While this study highlights some important challenges in using a set cut-off regarding the L-dopa effect, it has limitations. The first nine patients UPDRS-III performance were not evaluated blinded.

The number of patients was limited, which means that it is not representative of all presentations of PD. However, as an evaluation of the use of a cut-off of 30% as a diagnostic test securing a correct diagnosis of PD, it is still illustrative in a group of patients with a diagnosis of PD. This group included patients with a disease duration of between 3 and 21 years, and all had a diagnosis of PD made by a movement disorder specialist.

The study design did not allow us to take different uptake of medication into account. It could be argued that a measured poorer effect was due to a reduced uptake. However, this also illustrates real life experience using the medicine effect as a marker for diagnosis.

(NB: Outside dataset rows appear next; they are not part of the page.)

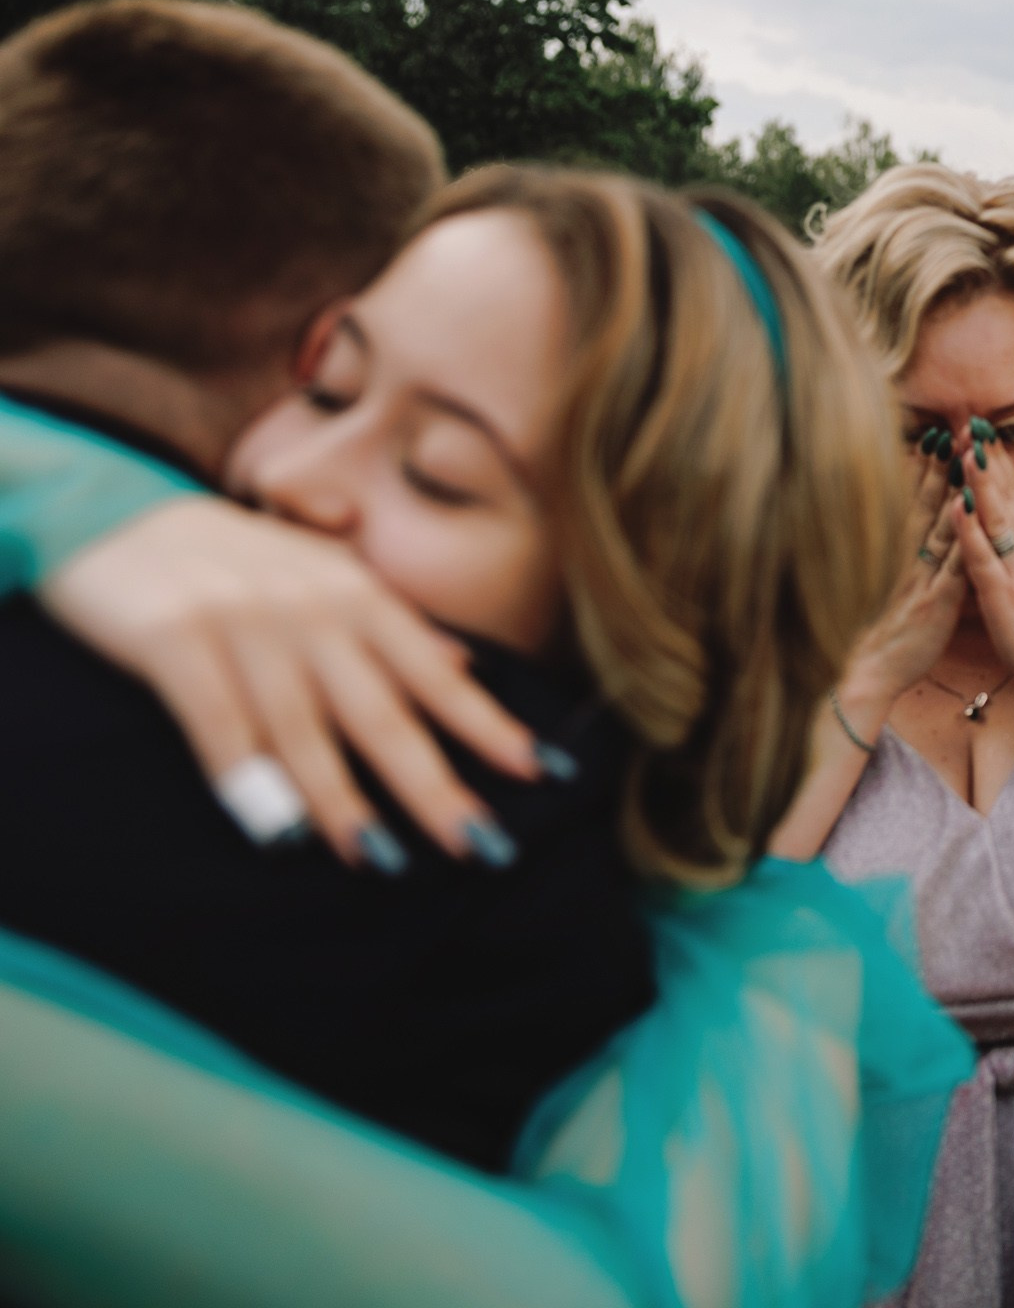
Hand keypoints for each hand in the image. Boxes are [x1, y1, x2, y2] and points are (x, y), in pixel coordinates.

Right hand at [38, 495, 537, 866]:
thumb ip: (394, 625)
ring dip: (344, 802)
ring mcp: (246, 624)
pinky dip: (250, 781)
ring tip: (381, 861)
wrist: (113, 512)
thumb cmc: (234, 559)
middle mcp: (315, 610)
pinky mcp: (176, 639)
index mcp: (359, 596)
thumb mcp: (325, 575)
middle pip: (384, 715)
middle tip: (479, 845)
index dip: (489, 726)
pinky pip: (220, 724)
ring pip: (306, 731)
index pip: (436, 675)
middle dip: (433, 785)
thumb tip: (467, 668)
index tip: (540, 772)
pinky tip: (277, 834)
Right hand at [840, 447, 968, 710]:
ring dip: (953, 487)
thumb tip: (906, 539)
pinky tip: (971, 510)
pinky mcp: (936, 601)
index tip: (934, 437)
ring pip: (942, 524)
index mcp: (898, 557)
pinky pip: (953, 562)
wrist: (861, 674)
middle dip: (941, 466)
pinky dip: (962, 535)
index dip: (925, 470)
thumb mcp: (884, 590)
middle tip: (953, 429)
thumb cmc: (874, 636)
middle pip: (928, 504)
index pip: (914, 504)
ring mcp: (922, 577)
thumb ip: (898, 562)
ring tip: (964, 453)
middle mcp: (908, 560)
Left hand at [952, 429, 1013, 692]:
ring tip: (963, 449)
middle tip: (968, 421)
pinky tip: (956, 504)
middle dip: (987, 458)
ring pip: (994, 517)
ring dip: (978, 482)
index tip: (983, 427)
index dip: (1001, 458)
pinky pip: (982, 557)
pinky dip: (969, 530)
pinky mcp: (1001, 595)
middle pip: (1006, 495)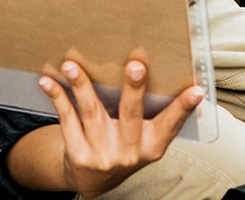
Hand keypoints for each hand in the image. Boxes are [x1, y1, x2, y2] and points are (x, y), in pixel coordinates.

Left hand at [39, 52, 203, 198]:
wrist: (92, 180)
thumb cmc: (125, 148)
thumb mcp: (146, 141)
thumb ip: (162, 118)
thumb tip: (195, 90)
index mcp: (152, 146)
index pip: (171, 124)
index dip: (184, 108)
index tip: (196, 91)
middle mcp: (129, 152)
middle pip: (131, 114)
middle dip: (134, 89)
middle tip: (136, 65)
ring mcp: (102, 154)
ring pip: (92, 112)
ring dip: (82, 85)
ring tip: (72, 65)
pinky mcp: (78, 153)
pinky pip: (67, 119)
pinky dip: (57, 98)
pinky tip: (48, 82)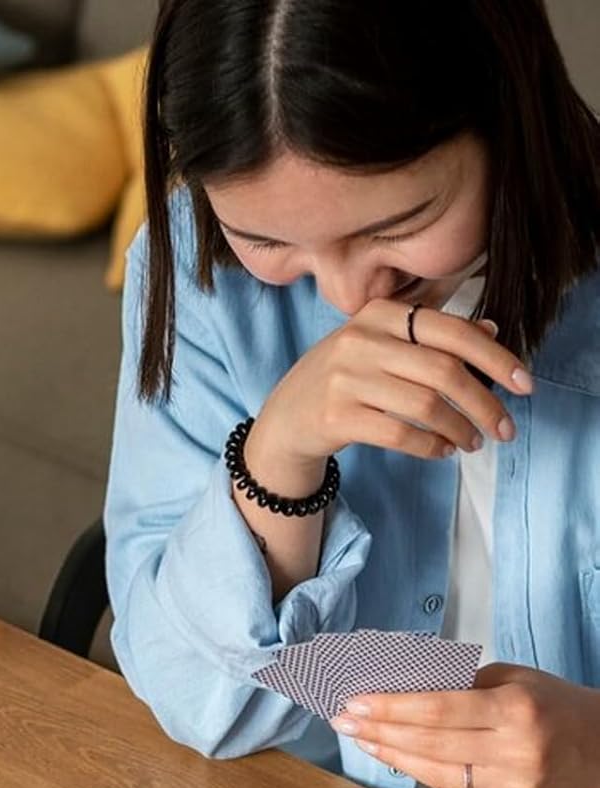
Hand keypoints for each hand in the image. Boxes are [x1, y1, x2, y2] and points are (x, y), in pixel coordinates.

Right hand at [247, 300, 533, 495]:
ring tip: (473, 442)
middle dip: (484, 402)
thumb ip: (431, 334)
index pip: (452, 330)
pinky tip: (442, 450)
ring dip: (459, 428)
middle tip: (504, 427)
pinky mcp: (334, 417)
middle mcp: (359, 341)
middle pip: (443, 370)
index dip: (495, 356)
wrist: (284, 420)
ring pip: (425, 405)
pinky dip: (429, 445)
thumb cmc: (341, 379)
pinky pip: (398, 434)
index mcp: (379, 314)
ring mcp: (343, 380)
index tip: (525, 383)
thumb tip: (490, 328)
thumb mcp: (380, 345)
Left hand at [334, 664, 599, 787]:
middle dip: (378, 731)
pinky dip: (421, 774)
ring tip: (363, 739)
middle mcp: (518, 751)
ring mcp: (517, 787)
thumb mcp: (512, 679)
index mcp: (517, 709)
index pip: (437, 709)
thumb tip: (396, 689)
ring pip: (434, 774)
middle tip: (344, 721)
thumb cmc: (553, 705)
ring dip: (390, 755)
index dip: (390, 708)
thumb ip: (458, 685)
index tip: (354, 702)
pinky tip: (398, 759)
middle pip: (429, 743)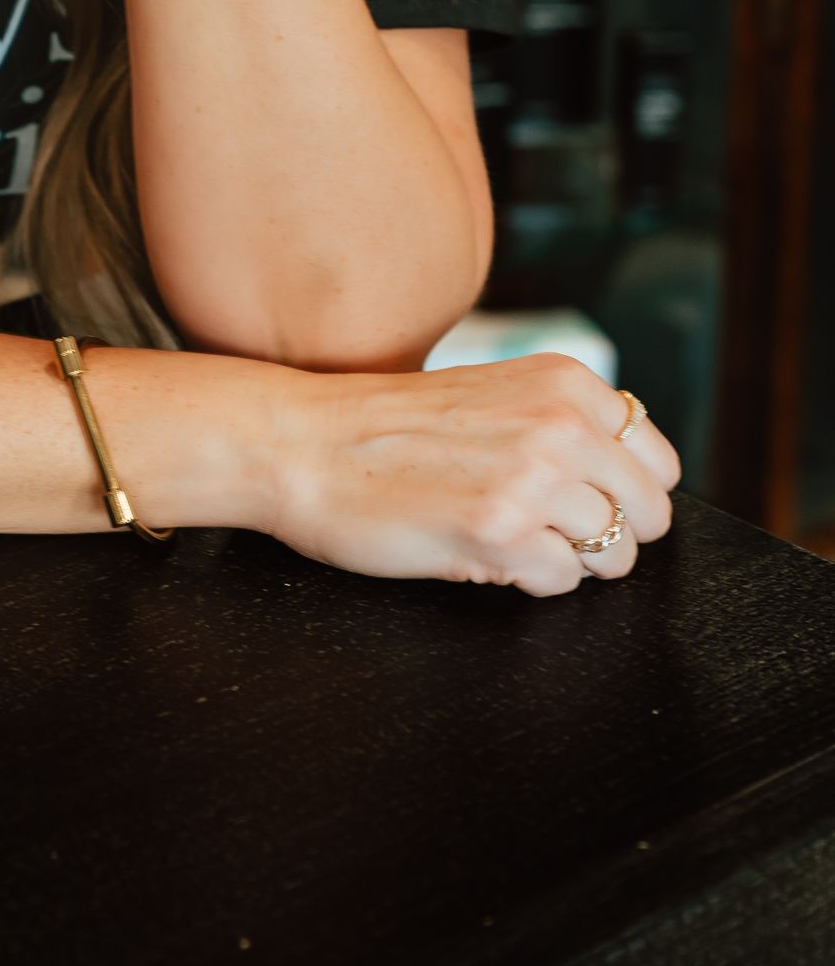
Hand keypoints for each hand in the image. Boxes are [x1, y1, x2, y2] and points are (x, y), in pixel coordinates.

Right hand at [263, 353, 682, 595]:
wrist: (305, 443)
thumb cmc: (390, 426)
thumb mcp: (498, 394)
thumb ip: (564, 423)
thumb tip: (630, 484)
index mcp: (564, 382)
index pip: (659, 462)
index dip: (625, 493)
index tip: (584, 498)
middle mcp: (559, 424)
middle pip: (648, 516)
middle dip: (606, 533)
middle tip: (546, 528)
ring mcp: (533, 479)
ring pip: (613, 555)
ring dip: (565, 559)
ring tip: (507, 536)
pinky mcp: (499, 532)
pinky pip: (561, 582)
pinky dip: (527, 579)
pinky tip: (481, 549)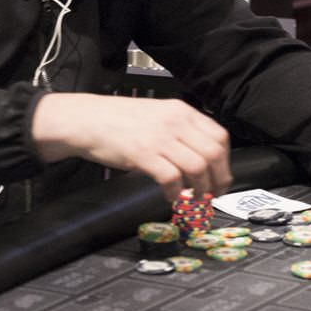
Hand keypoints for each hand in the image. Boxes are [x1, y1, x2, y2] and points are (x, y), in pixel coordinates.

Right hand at [34, 93, 231, 201]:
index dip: (225, 161)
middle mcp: (175, 122)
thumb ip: (179, 129)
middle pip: (214, 154)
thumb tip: (200, 154)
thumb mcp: (157, 114)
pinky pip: (171, 178)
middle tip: (214, 194)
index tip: (221, 176)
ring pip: (197, 167)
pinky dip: (176, 193)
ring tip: (194, 199)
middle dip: (219, 180)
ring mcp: (159, 138)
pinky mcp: (143, 154)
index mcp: (181, 111)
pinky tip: (172, 197)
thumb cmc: (117, 119)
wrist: (85, 119)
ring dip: (201, 189)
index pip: (219, 136)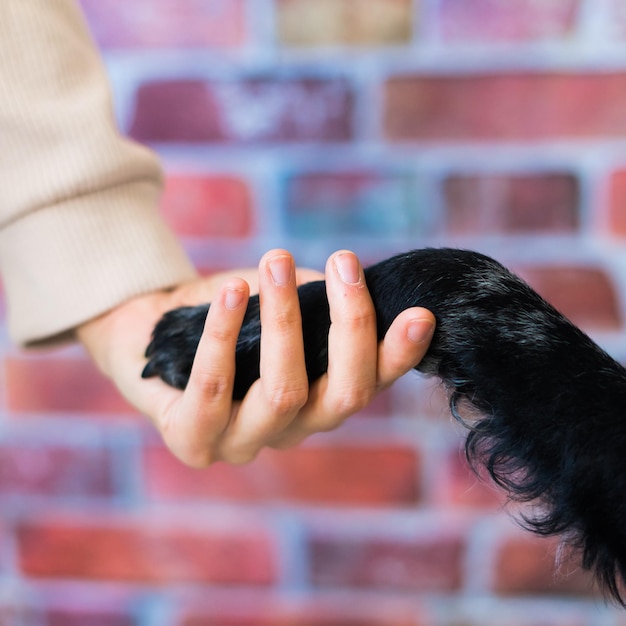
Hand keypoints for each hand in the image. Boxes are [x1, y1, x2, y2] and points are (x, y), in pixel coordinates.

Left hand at [78, 249, 434, 466]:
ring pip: (284, 392)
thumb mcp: (280, 307)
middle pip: (343, 397)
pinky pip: (215, 387)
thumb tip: (351, 281)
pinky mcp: (192, 438)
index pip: (371, 384)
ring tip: (278, 259)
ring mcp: (242, 442)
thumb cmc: (227, 316)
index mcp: (319, 402)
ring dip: (285, 319)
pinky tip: (233, 290)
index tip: (420, 313)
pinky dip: (225, 333)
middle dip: (350, 324)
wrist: (150, 328)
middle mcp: (290, 431)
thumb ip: (317, 304)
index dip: (398, 354)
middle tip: (345, 260)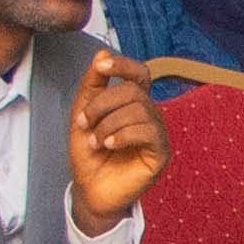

While LCDT as an objective measure of L-dopa response has been widely accepted, both an acute and a more protracted effect of levodopa has been described [14]. A more appropriate evaluation of the effect might have been a stepwise increase of the dose of L-dopa, to see if patients with an acute response <30% eventually would reach the threshold as suggested by Albanese et al. [12].

5. Conclusion

We have performed a clinically relevant evaluation of levodopa response in a group of patients with PD with both a self-reported good and poor L-dopa response. An acute LDCT was performed as an objective measure, but a surprisingly large discrepancy was found between the subjectively reported usual response and the acute effect. As patients all otherwise had a diagnosis of PD, a good effect should be found for both the subjective and objective evaluation in accordance with diagnostic criteria. Our study sheds light on the importance of questioning the reported effect when making a diagnosis. The mean LCDT was close to 30% in most cases, but our study indicates that an acute effect of less than 30% should sometimes be expected.

In conclusion, this study showed that the LCDT can be used as a diagnostic support and that it is a valuable tool in addition to the self-reported effect from the patient. But also, that conclusions based on an acute effect of less than 30% should be evaluated with caution, as this was the case in 56.8% of the patients with PD in our study.

Care should be taken when interpreting UPDRS-III improvement below the specified cut-off value of 30% including considerations of potential fluctuations of response. Thus, the levodopa effect as a diagnostic tool should be evaluated with a nuanced view taking both the broader clinical picture and the current context into account. Also, the self-reported effect must be evaluated thoroughly.

Data Availability

The data supporting the findings of this study are available on request from the corresponding author.

Conflicts of Interest

LS has received fee for lecture from Biogen. AL has attended course sponsored by Boston Scientific and has received fee for lecture from Abbvie.

Acknowledgments

This study was supported by research grants from Lundbeck Foundation and the Danish Parkinson Foundation.